=== Section Start ===

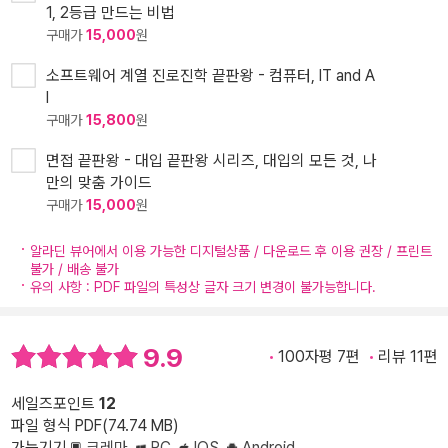
1, 2등급 만드는 비법
구매가
15,000
원
소프트웨어 계열 진로진학 끝판왕 - 컴퓨터, IT and A
I
구매가
15,800
원
면접 끝판왕 - 대입 끝판왕 시리즈, 대입의 모든 것, 나
만의 맞춤 가이드
구매가
15,000
원
알라딘 뷰어에서 이용 가능한 디지털상품 / 다운로드 후 이용 권장 / 프린트
불가 / 배송 불가
유의 사항 : PDF 파일의 특성상 글자 크기 변경이 불가능합니다.
9.9
100자평 7편
리뷰 11편
세일즈포인트
12
파일 형식 PDF(74.74 MB)
가능기기
크레마
PC
IOS
Android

=== Section End ===

**Work required**
Please keep every line of the data the same when you reproduce it, and keep every picture out.

**Task result**
1, 2등급 만드는 비법
구매가
15,000
원
소프트웨어 계열 진로진학 끝판왕 - 컴퓨터, IT and A
I
구매가
15,800
원
면접 끝판왕 - 대입 끝판왕 시리즈, 대입의 모든 것, 나
만의 맞춤 가이드
구매가
15,000
원
알라딘 뷰어에서 이용 가능한 디지털상품 / 다운로드 후 이용 권장 / 프린트
불가 / 배송 불가
유의 사항 : PDF 파일의 특성상 글자 크기 변경이 불가능합니다.
9.9
100자평 7편
리뷰 11편
세일즈포인트
12
파일 형식 PDF(74.74 MB)
가능기기
크레마
PC
IOS
Android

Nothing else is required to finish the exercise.